However, just defining the concept of an exception doesn’t really do much for anybody. It’s like one of those zen sayings that doesn’t make any sense unless you’re expressly looking for meaning in the universe. And even then, it doesn’t really provide an answer, it just makes you appreciate the question. So how should we apply the concept of exceptions to programming? Well, exactly how it works will depend on the rule, and thus on each function itself.

So, it seems to me that the best designs focus on defining the rule, rather than the exceptions. Any required exceptions will be defined naturally as a side-effect of having a well-defined rule in place.

Defining a rule

When you write a function, you’re defining a task, or set of tasks, that the function will perform (some systems may make this definition more formal by designing by contract, but that’s beyond the scope of this article). Exactly how it’s performed is irrelevant to this discussion, and since rules will be different for different functions, the real key here is just to make sure that you do at least consciously define a rule for what the function will do. A few examples:

A dictionary’s __getitem__ method will accept a key and return the value referenced by that key.
A dictionary’s get method will accept a key and return the value referenced by that key, if such a value is present.
A Django ORM Manager’s get method will accept values for any number of a model’s fields, and retrieve an object for the only row in the underlying table that contains those values.

First, consider the dictionary. By using Python’s standard dictionary syntax, x[i], you’re implicitly calling __getitem__. So when using this syntax, the rule specifies that the key supplied must match a value. If this isn’t the case, it’s an exception to the rule, and Python reacts accordingly by raising a KeyError. If you supply a value for the key that can’t be used as a key (such as a list; try x[[]]), it can’t even try to look it up as a key, so that’s another exception: TypeError. These cases aren’t covered by the rule, so they’re considered to be exceptions.

Dictionaries provide another option, however, which allows for keys to be missing. This is a different function, and thus a different rule. By including “if such a value is present” in its rule, the get method must handle the inverse of that condition. If an appropriate value isn’t present, it’s no longer an exception, but an anticipated aspect of the rule, and it handles this by returning None. *gasp* Yes, this violates my previous post, and that’s why I agreed with Cedric that I should clarify my point. This situation isn’t evil, because returning None is appropriate within the rule defined for the function.

It’s also important to note that you may choose to call get instead of __getitem__, it’s not automatic. The “standard” dictionary access technique uses __getitem__, with get being generally reserved for more specialized situations which need to follow a different rule.

In the case of the get method of Django’s model managers, you’ll notice the rule is very complex, and thus has many potential points of failure. Just going by the rule I laid out above, here are the ways it could go wrong:

You supply an argument that’s not a valid model field
It can’t access the underlying database table
There are no rows in the database matching the supplied options
There’s more than one matching row (remember, the rule says “the only row”)

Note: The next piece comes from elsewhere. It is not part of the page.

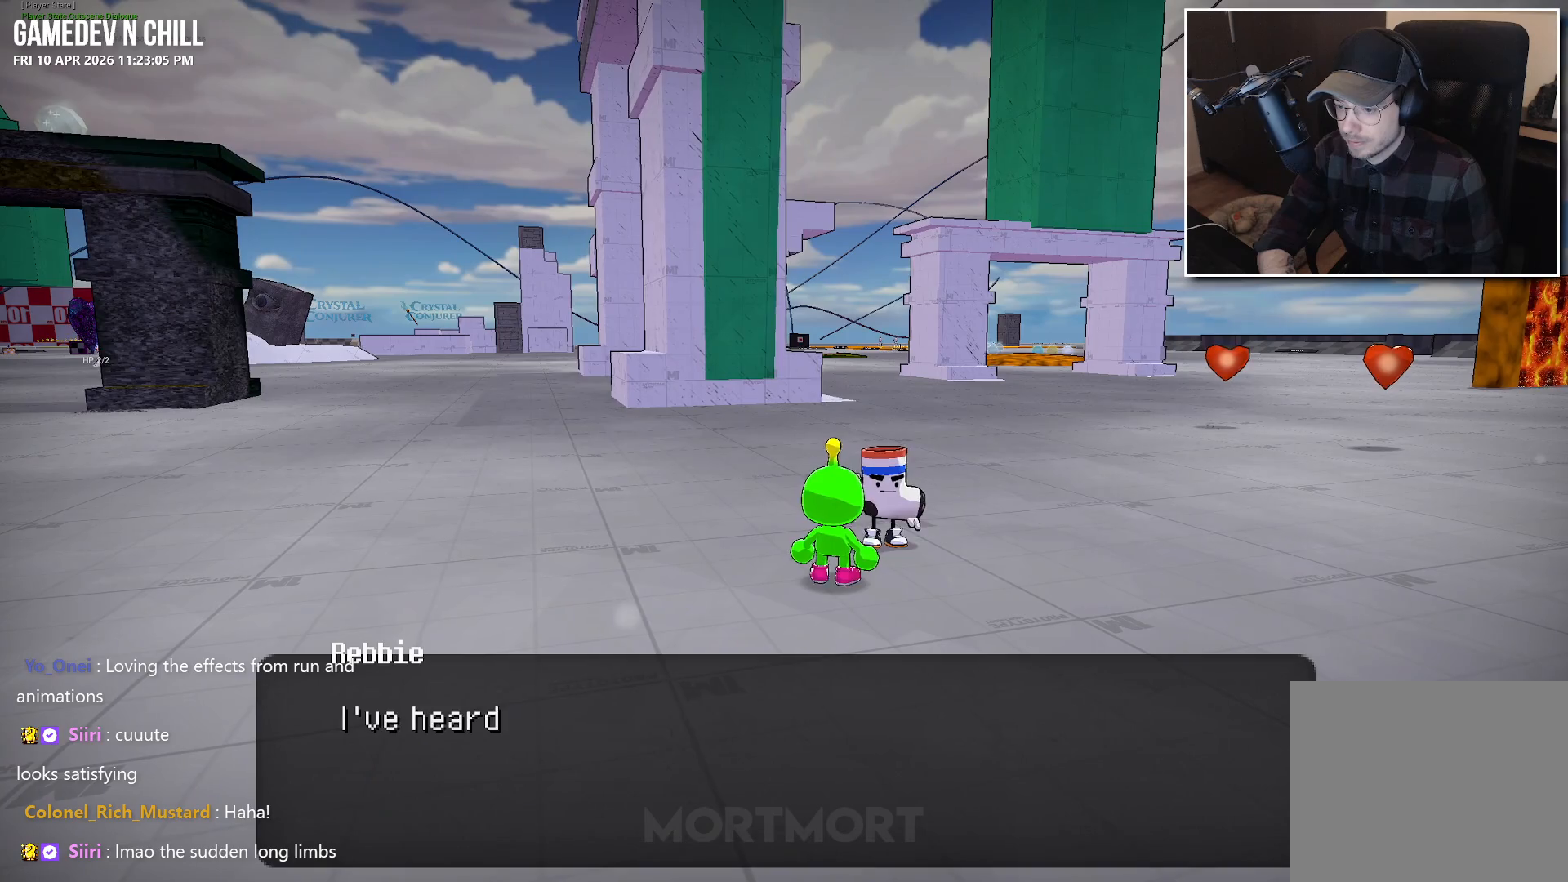
{"buttons": ["A"], "left_stick": "center", "right_stick": "center", "events": [[100, "A", "up"], [200, "A", "down"], [317, "A", "up"], [434, "A", "down"]]}
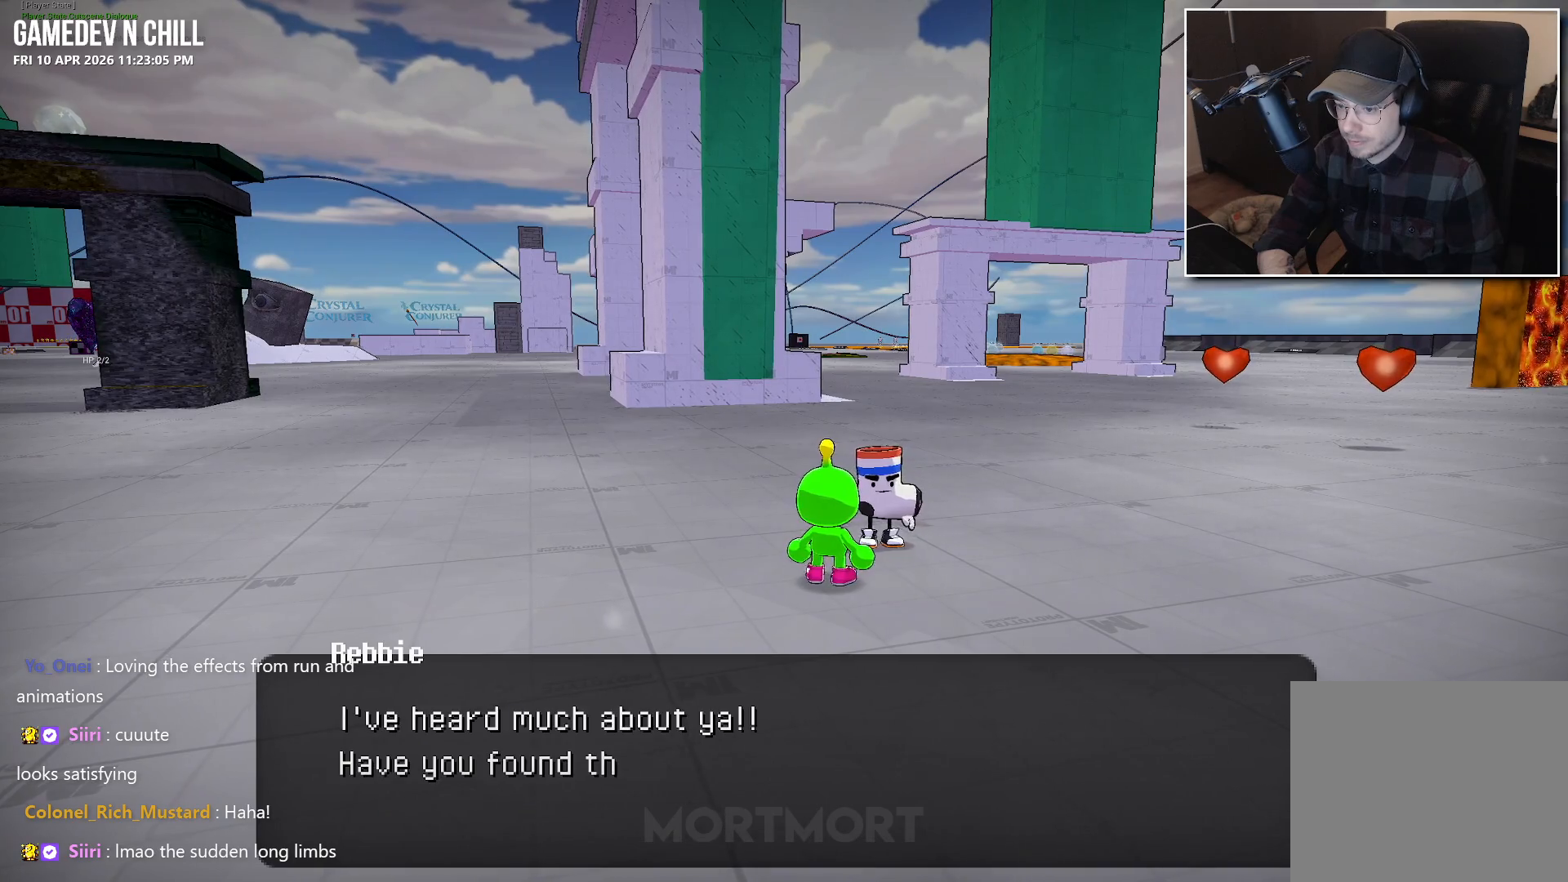
{"buttons": [], "left_stick": "center", "right_stick": "center", "events": [[34, "A", "up"], [150, "A", "down"], [267, "A", "up"], [384, "A", "down"], [484, "A", "up"]]}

Of course, there are more things that can go wrong, but those are mostly ipmlementation details or things that are out of Django’s control. Those listed above are based solely on the rule I provided, and of course, that rule is probably a bit oversimplified as well.

Some words of advice

So when should your rules include provisions for None? How inclusive should your rules be? How should you convey the nature of these rules to programmers? These are all good questions, and while I don’t pretend to have a perfect answer (in fact, I doubt there is one), I’ll offer some advice based on my own experiences.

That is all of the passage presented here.